N’oublions pas non plus toutes les situations dans lesquelles l’un des deux parents pense que la vérité serait profitable à l’enfant tandis que l’autre est persuadé qu’elle serait nuisible. Celui qui penche du côté d’en parler finit toujours par le faire, et la question de l’enfant est alors: « Mais puisque vous le saviez, pourquoi ne m’en avez-vous pas parlé plus tôt ? » Enfin, les situations de tension entre les parents peuvent susciter de la part de l’un ou de l’autre des remarques sur le fait que l’enfant ne serait « pas vraiment » le sien.
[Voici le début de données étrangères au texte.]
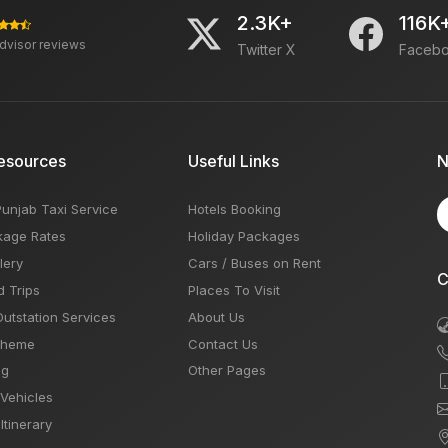
2.3K+
116K
advisor reviews
Twitter X
Faceb
esources
Useful Links
N
Punjab Taxi Service
Hotels Booking
kage Rates
Holiday Packages
lery
Cars / Buses on Rent
C
d Trips
Places To Visit
Outstation Services
About Us
Theme
Contact Us
og
Other Pages
 Vehicles
Itinerary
L’enfant qui déçoit risque d’entendre un jour, dans la bouche de l’un ou l’autre de ceux qu’il croit être ses géniteurs, une remarque énigmatique sur le fait que l’on ne sache pas « d’où il vient », ou encore que l’un des deux parents était hostile « à cette méthode ». Ce qui est préjudiciable à l’enfant, ce n’est pas qu’il ignore les circonstances de sa naissance, c’est de découvrir qu’il n’aurait pas le droit de connaître un élément pourtant essentiel de son histoire. C’est pourquoi, au moment où on décide de lui dire la vérité sur les conditions de sa venue au monde, il est très important d’insister sur son droit à poser toutes les questions qu’il souhaite, et que le parent s’engage à y répondre en ne cachant rien de ce qu’il sait.
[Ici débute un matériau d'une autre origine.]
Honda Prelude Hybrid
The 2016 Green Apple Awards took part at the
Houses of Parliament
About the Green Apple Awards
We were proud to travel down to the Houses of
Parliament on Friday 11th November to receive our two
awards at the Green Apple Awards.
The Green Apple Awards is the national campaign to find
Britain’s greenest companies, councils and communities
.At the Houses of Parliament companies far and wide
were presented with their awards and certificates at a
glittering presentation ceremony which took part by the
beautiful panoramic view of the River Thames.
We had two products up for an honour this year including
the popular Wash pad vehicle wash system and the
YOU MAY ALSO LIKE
Quels conseils donner aux parents qui hésitent encore à parler de ce sujet avec leurs enfants ?
Le mieux est de s’y prendre le plus tôt possible. Dès que l’origine de l’enfant traverse l’esprit d’un parent, par exemple quand, à l’occasion du bain, ou du change, le parent s’interroge sur la couleur des yeux de l’enfant ou la forme de sa tête, la finesse ou au contraire l’épaisseur de ses cheveux, il est important qu’il évoque cette question avec l’enfant en lui disant par exemple : « Oh ! tu n’as pas du tout des yeux comme ceux de ton papa de ta maman, c’est parce que nous t’avons fait avec une petite graine d’une autre personne, mais comme tu es beau !». Bien évidemment l’enfant ne comprendra pas, mais le parent s’habituera ainsi à dire quelques mots simples à l’enfant toutes les fois où les conditions particulières de sa naissance viendront à son esprit. Ainsi quand l’enfant grandira, il saura clairement qu’il n’est pas l’enfant biologique de ses deux parents, et il saura également qu’il ne lui est pas interdit de poser des questions, de chercher à comprendre, et il sera confiant dans le fait que ses parents seront disponibles pour répondre à ses questions sur ses origines. Bien entendu, il y a des questions auxquelles les parents ne pourront pas répondre dans la mesure où le don de gamètes a été anonyme. Mais si les parents ont constitué cet élément comme quelque chose autour de quoi il est possible de rêver de belles histoires, l’enfant ne manquera pas de s’en construire et grandira en développant son imagination autour de ses origines exactement comme les enfants l’ont toujours fait. Il fantasmera son parent biologique inconnu en sachant qu’il n’aura jamais d’autre recours que de le fantasmer, mais il saura aussi qu’il est né d’un acte d’amour sans non-dit et sans sous-entendu. Cela fera de ses parents nourriciers et éducatifs des soutiens fidèles pour l’accompagner à la fois dans sa vie concrète réelle et dans sa vie imaginative.